On some classes of bipartite unitary operators

TL;DR

This paper characterizes classes of bipartite unitary operators that generate specific types of quantum channels, providing conditions, dimensions, and relations among these classes, with implications for quantum information theory.

Contribution

It offers explicit characterizations and conditions for bipartite unitaries generating various quantum channels, and analyzes their algebraic and dimensional properties.

Findings

Explicit characterizations of bipartite unitaries for certain channel types

Necessary and sufficient conditions for membership in these classes

Many classes coincide in low-dimensional cases

Abstract

We investigate unitary operators acting on a tensor product space, with the property that the quantum channels they generate, via the Stinespring dilation theorem, are of a particular type, independently of the state of the ancilla system in the Stinespring relation.

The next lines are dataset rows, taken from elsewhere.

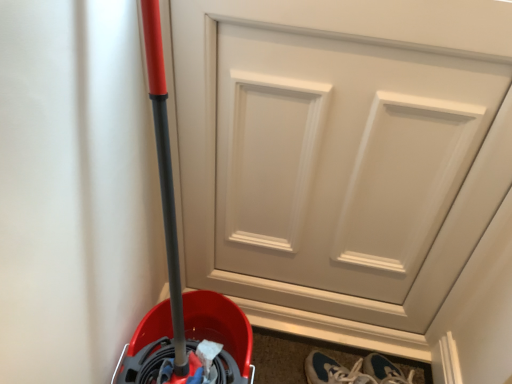
Question: Looking at their shapes, would you say blue suede sneakers at lower right is wider or thinner than white matte door at center?

Choices:
 (A) wide
 (B) thin

Answer: (A)

Question: From the image's perspective, is blue suede sneakers at lower right above or below white matte door at center?

Choices:
 (A) below
 (B) above

Answer: (A)

Question: From a real-world perspective, relative to white matte door at center, is blue suede sneakers at lower right vertically above or below?

Choices:
 (A) below
 (B) above

Answer: (A)

Question: In the image, is white matte door at center positioned in front of or behind blue suede sneakers at lower right?

Choices:
 (A) front
 (B) behind

Answer: (A)

Question: From a real-world perspective, relative to blue suede sneakers at lower right, is white matte door at center vertically above or below?

Choices:
 (A) below
 (B) above

Answer: (B)

Question: Looking at the image, does white matte door at center seem bigger or smaller compared to blue suede sneakers at lower right?

Choices:
 (A) small
 (B) big

Answer: (B)

Question: Is point (204, 173) positioned closer to the camera than point (364, 375)?

Choices:
 (A) farther
 (B) closer

Answer: (B)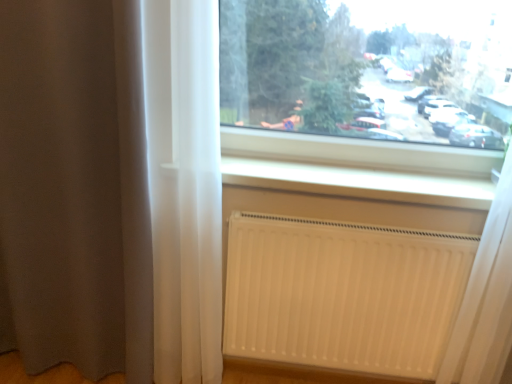
Question: Can you confirm if brown sheer curtain at left is wider than white matte radiator at lower right?

Choices:
 (A) yes
 (B) no

Answer: (A)

Question: Is brown sheer curtain at left with white matte radiator at lower right?

Choices:
 (A) no
 (B) yes

Answer: (A)

Question: From a real-world perspective, does brown sheer curtain at left sit lower than white matte radiator at lower right?

Choices:
 (A) no
 (B) yes

Answer: (A)

Question: Does brown sheer curtain at left have a lesser height compared to white matte radiator at lower right?

Choices:
 (A) no
 (B) yes

Answer: (A)

Question: Considering the relative sizes of brown sheer curtain at left and white matte radiator at lower right in the image provided, is brown sheer curtain at left taller than white matte radiator at lower right?

Choices:
 (A) yes
 (B) no

Answer: (A)

Question: Is the position of brown sheer curtain at left less distant than that of white matte radiator at lower right?

Choices:
 (A) no
 (B) yes

Answer: (B)

Question: Is brown sheer curtain at left located outside white smooth radiator at lower center?

Choices:
 (A) no
 (B) yes

Answer: (B)

Question: Is white smooth radiator at lower center surrounded by brown sheer curtain at left?

Choices:
 (A) yes
 (B) no

Answer: (B)

Question: Does brown sheer curtain at left have a greater width compared to white smooth radiator at lower center?

Choices:
 (A) no
 (B) yes

Answer: (B)

Question: Is brown sheer curtain at left closer to the viewer compared to white smooth radiator at lower center?

Choices:
 (A) yes
 (B) no

Answer: (A)

Question: Does brown sheer curtain at left appear on the right side of white smooth radiator at lower center?

Choices:
 (A) no
 (B) yes

Answer: (A)

Question: Can you confirm if brown sheer curtain at left is shorter than white smooth radiator at lower center?

Choices:
 (A) no
 (B) yes

Answer: (A)

Question: From the image's perspective, is white matte radiator at lower right below transparent glass window at upper center?

Choices:
 (A) no
 (B) yes

Answer: (B)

The types of quantum channels we consider are those of interest in quantum information theory: unitary conjugations, constant channels, unital channels, mixed unitary channels, PPT channels, and entanglement breaking channels. For some of the classes of bipartite unitary operators corresponding to the above types of channels, we provide explicit characterizations, necessary and/or sufficient conditions for membership, and we compute the dimension of the corresponding algebraic variety. Inclusions between these classes are considered, and we show that for small dimensions, many of these sets are identical.